In: Accounting
Countdown book.
1. Please comment on the following issue regarding the Scott London affair (pp 95-96): what value is auditor independence to the capital markets? Does it seem to have a material effect?
2. Do you feel that the Big Four are too big and inflexible to innovate (pp 96-99)? Please explain your position
1. An auditor must fulfill all his obligations even when it means opposing or denying the wishes of those who have employed him, and who, he knows may cease to do so. It is a requirement unparalleled in any other field. Auditor independence thus is a very important requirement for presenting the financial information of any corporate enterprise in a true and fair manner.
The financial statements of corporate enterprises are of great importance and value to capital markets as it is the source of relevant and reliable financial information. They are the basis for analyzing investments. Investors have every right to be able to depend absolutely on the integrity of the financial statements that are available to them, and if that integrity in any way falls under suspicion, then the capital markets will surely suffer if investors feel they cannot rely absolutely on the integrity of those financial statements.
The reliability of financial statements is possible only when they are attested by the auditor objectively. Unless an auditor is independent, his opinion is no more reliable than the financial statements prepared by the management itself.
In the erstwhile issue of Scott London affair, Mr. London in the role of an auditor disclosed the secret tips of many of his clients to his friend to make illegal profits by trading on the information. This was a kind of insider trading which is purely illegal and against the prudent practices of securities market. Mr. London comprmised his independence for getting undue benefits.

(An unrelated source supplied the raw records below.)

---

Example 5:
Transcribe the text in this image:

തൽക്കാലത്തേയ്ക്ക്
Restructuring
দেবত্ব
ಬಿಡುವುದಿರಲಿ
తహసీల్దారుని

2. Big Fours do innovate, intensively and incessantly. Their R&D departments unleash untold resources. In fact the problem is not innovativeness, the resource allocation is however.
The too-big-to-innovate thesis typically focuses on the complex bureaucracy and short-term share-price orientation that come with success, conspiring to make big firms miss the next big thing. And the next big thing is creation of innovations and new business processes and ideas internally within the organisation.
The decision makers of the organisations have to smartly allocate the scarce resources.In case of big companies like Big Four, the tendency to spoilt for choices is very common.